→ **TEXT SEGMENT**

****

Fits the given model to the given data using the Maximum Likelihood Estimation technique. The given function is used to calculate the loglikelihood. After the fit, the message from the optimizer is printed and returned.

Parameters:
  • f (BaseModel) – Model to be fitted to the data.
  • x (array_like) – Experimental data for the x-axis.
  • y (array_like) – Experimental data for the y-axis.
Other Parameters:
 
  • xerr (array_like, optional) – Estimated value for the uncertainty on the x-values. Set to None to ignore this uncertainty. Defaults to None.
  • func (function, optional) – Used to calculate the loglikelihood that the data is drawn from a distribution given a model value. Should accept input as (y_data, y_model). Defaults to the Poisson loglikelihood.
  • method (str, optional) – Selects the algorithm to be used by the minimizer used by LMFIT. See LMFIT documentation for possible values. Defaults to ‘nelder-mead’.
  • method_kws (dict, optional) – Dictionary containing the keywords to be passed to the minimizer.
  • walking (boolean, optional) – If True, the uncertainty on the parameters is estimated by performing a random walk in parameter space and evaluating the loglikelihood. Defaults to False.
  • walk_kws (dictionary) – Contains the keywords for the likelihood_walk function, used if walking is set to True.
  • verbose (boolean, optional) – When set to True, a tqdm-progressbar in the terminal is maintained. Defaults to True.
  • hessian (boolean, optional) – When set to True, the Hessian estimate of the uncertainty will be calculated.
Returns:

success, message – Boolean indicating the success of the optimization and the message from the optimizer.

Return type:

tuple

****

→ **GIVEN ENTRIES**
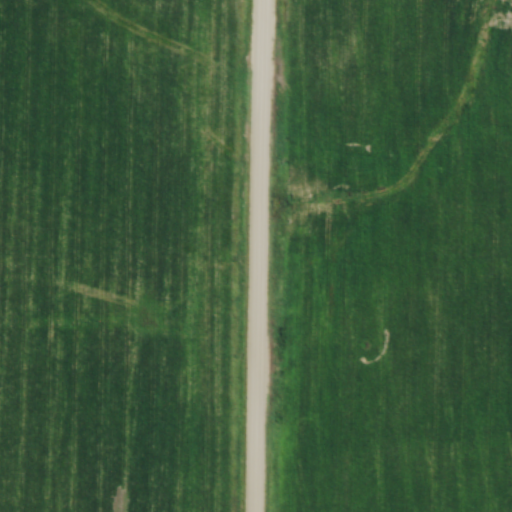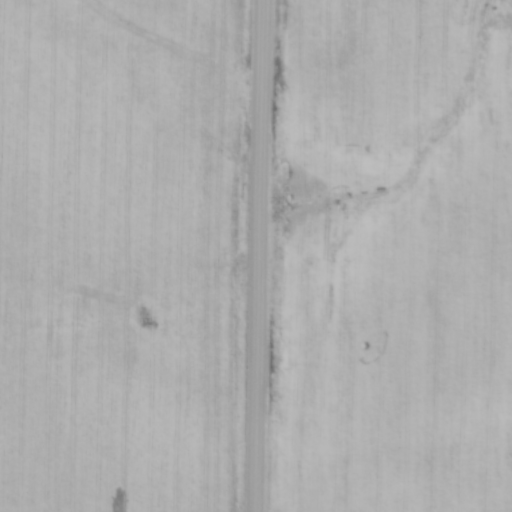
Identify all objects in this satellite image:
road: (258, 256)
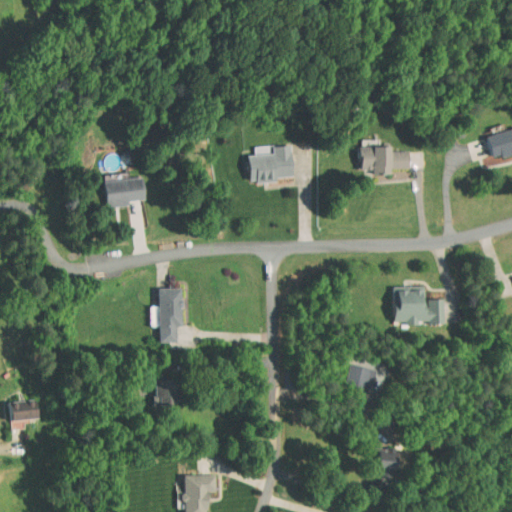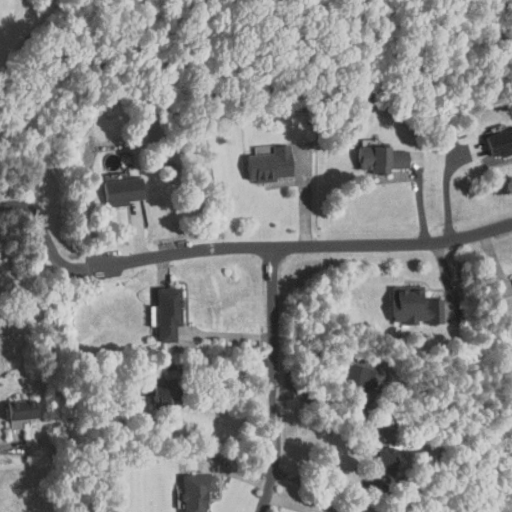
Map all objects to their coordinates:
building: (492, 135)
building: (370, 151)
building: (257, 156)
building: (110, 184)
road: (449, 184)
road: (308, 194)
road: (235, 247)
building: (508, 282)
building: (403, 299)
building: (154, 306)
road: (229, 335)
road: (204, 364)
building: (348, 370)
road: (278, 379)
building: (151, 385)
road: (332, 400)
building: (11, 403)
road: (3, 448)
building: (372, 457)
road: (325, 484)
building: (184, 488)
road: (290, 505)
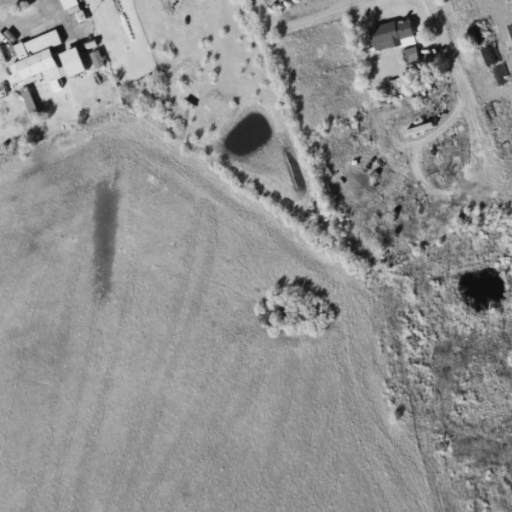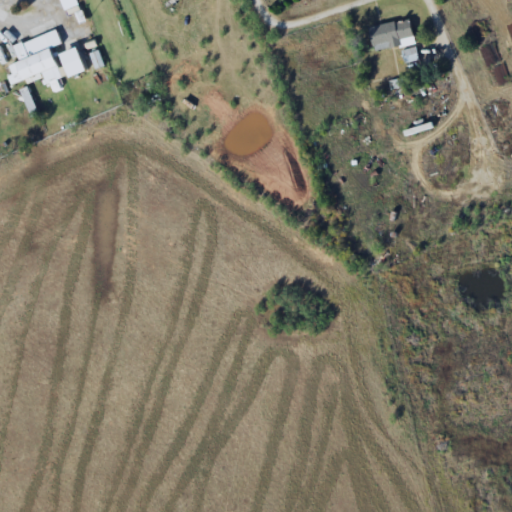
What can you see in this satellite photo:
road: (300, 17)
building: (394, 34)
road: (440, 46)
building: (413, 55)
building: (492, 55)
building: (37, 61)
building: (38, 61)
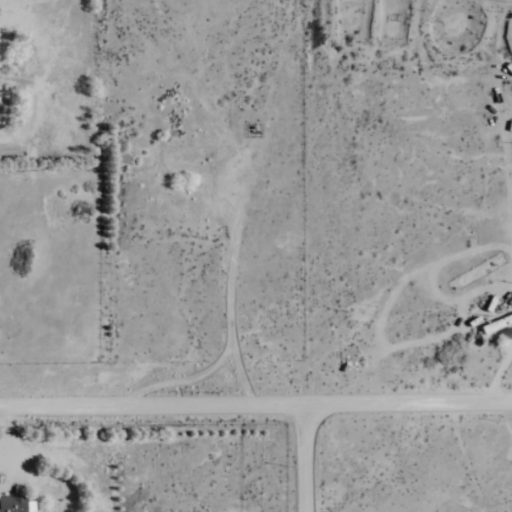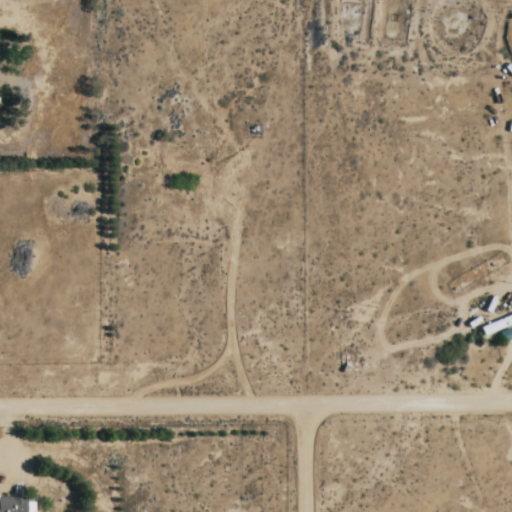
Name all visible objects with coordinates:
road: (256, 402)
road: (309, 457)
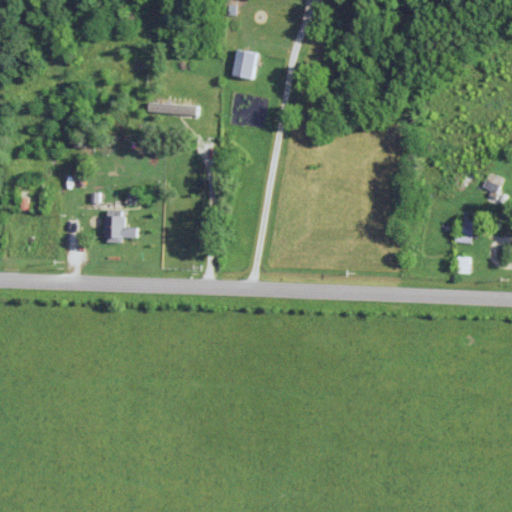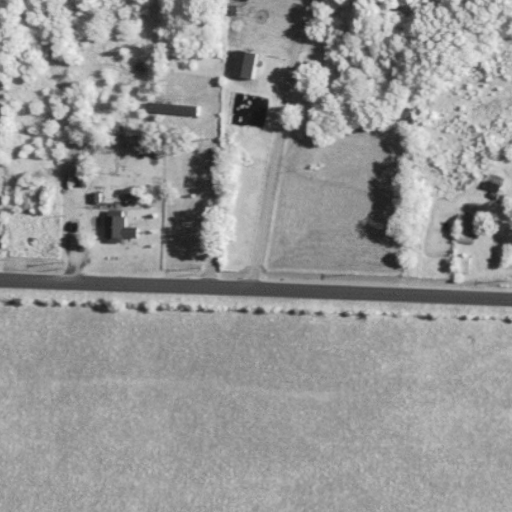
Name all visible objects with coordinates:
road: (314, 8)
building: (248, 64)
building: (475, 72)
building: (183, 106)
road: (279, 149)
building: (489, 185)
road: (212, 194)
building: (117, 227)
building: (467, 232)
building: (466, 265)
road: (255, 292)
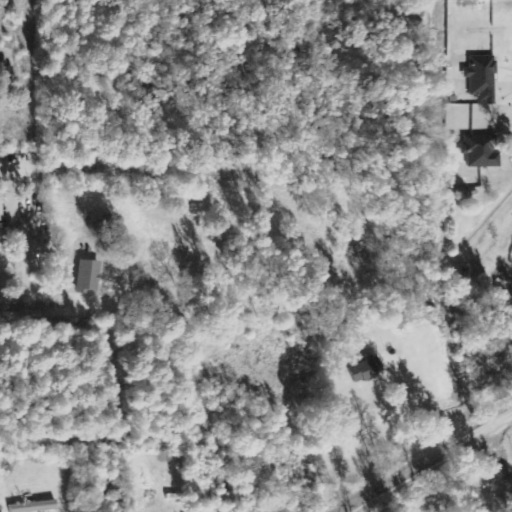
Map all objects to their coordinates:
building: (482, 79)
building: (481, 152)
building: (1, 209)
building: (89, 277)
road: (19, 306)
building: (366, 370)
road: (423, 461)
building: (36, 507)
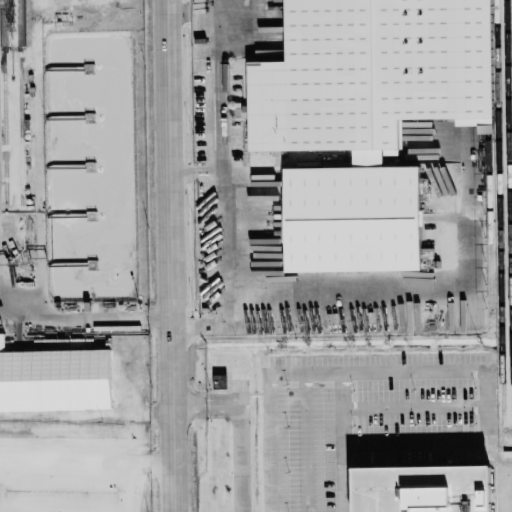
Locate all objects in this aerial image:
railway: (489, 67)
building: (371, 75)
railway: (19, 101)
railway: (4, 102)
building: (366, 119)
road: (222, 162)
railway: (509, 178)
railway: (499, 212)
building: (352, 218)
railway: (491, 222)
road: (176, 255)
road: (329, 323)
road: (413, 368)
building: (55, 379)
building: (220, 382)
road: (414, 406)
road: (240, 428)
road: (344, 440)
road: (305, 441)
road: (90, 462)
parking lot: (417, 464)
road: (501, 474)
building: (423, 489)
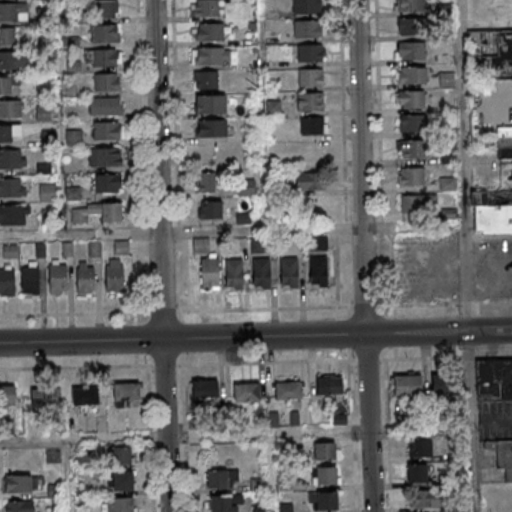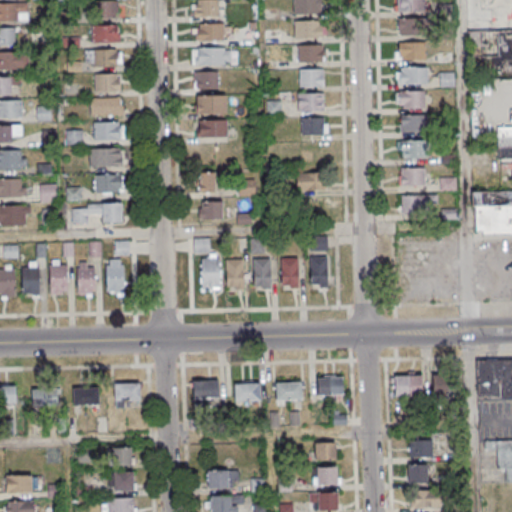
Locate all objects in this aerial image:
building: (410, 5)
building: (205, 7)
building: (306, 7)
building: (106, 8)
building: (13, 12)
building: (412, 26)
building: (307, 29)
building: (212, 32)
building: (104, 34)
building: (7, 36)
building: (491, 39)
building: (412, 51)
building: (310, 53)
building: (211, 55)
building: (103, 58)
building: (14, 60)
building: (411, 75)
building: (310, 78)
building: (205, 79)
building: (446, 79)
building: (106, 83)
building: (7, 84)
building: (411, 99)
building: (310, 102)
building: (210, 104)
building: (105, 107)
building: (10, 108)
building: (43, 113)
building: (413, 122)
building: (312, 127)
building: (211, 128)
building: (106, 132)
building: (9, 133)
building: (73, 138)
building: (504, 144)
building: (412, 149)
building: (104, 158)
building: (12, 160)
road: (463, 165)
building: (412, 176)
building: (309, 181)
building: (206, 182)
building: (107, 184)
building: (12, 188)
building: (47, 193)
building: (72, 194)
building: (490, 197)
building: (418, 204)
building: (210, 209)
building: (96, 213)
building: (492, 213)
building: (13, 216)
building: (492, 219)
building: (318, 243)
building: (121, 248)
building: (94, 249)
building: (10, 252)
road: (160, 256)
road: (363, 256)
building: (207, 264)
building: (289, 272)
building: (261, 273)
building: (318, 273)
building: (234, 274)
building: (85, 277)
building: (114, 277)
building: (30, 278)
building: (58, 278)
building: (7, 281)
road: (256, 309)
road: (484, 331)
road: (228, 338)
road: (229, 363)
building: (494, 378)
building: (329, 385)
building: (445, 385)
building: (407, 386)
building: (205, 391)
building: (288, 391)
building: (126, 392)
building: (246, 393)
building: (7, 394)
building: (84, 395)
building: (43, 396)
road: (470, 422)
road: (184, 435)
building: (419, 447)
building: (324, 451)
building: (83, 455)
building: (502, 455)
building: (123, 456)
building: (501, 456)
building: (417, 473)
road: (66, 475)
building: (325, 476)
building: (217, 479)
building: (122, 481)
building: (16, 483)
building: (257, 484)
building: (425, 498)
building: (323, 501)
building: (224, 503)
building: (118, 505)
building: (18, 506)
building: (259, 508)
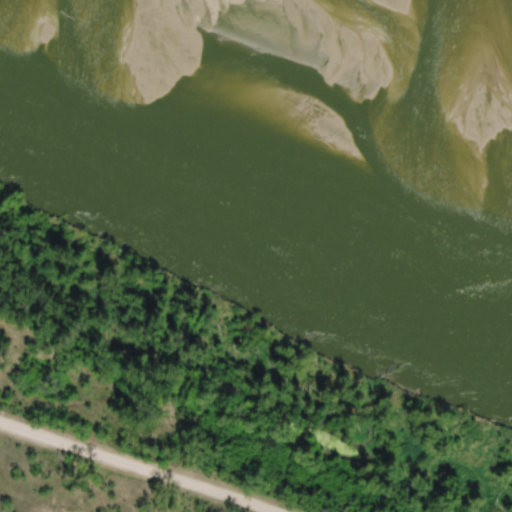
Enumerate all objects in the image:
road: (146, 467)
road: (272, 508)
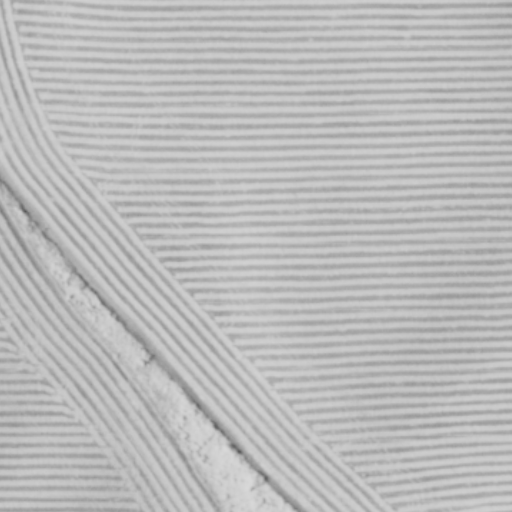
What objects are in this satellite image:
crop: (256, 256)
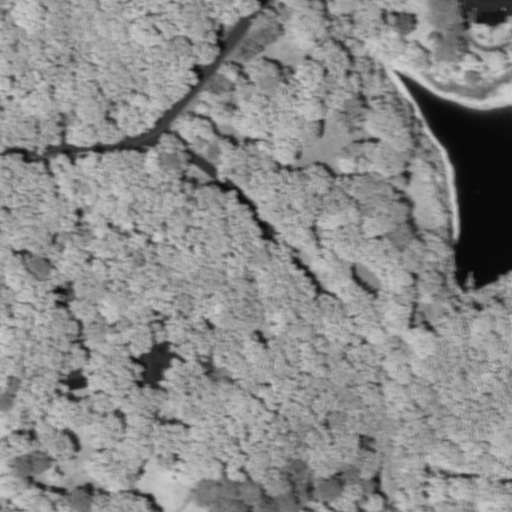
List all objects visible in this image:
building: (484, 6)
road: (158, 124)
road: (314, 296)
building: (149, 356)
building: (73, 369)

****

→ **WHAT TO WORK ON**
**A)** List every parameter that the documentation places under the heading "Other Parameters," giving only their names.
**B)** Rewrite the documentation from the words "Fits the given" through "the Poisson loglikelihood.", substituting "log-likelihood" for every occurrence of "loglikelihood".
The lines above have no connection to the documentation.

→ **PROBLEM SOLUTIONS**
**A)** xerr, func, method, method_kws, walking, walk_kws, verbose, hessian

**B)**
Fits the given model to the given data using the Maximum Likelihood Estimation technique. The given function is used to calculate the log-likelihood. After the fit, the message from the optimizer is printed and returned.

Parameters:
  • f (BaseModel) – Model to be fitted to the data.
  • x (array_like) – Experimental data for the x-axis.
  • y (array_like) – Experimental data for the y-axis.
Other Parameters:
 
  • xerr (array_like, optional) – Estimated value for the uncertainty on the x-values. Set to None to ignore this uncertainty. Defaults to None.
  • func (function, optional) – Used to calculate the log-likelihood that the data is drawn from a distribution given a model value. Should accept input as (y_data, y_model). Defaults to the Poisson log-likelihood.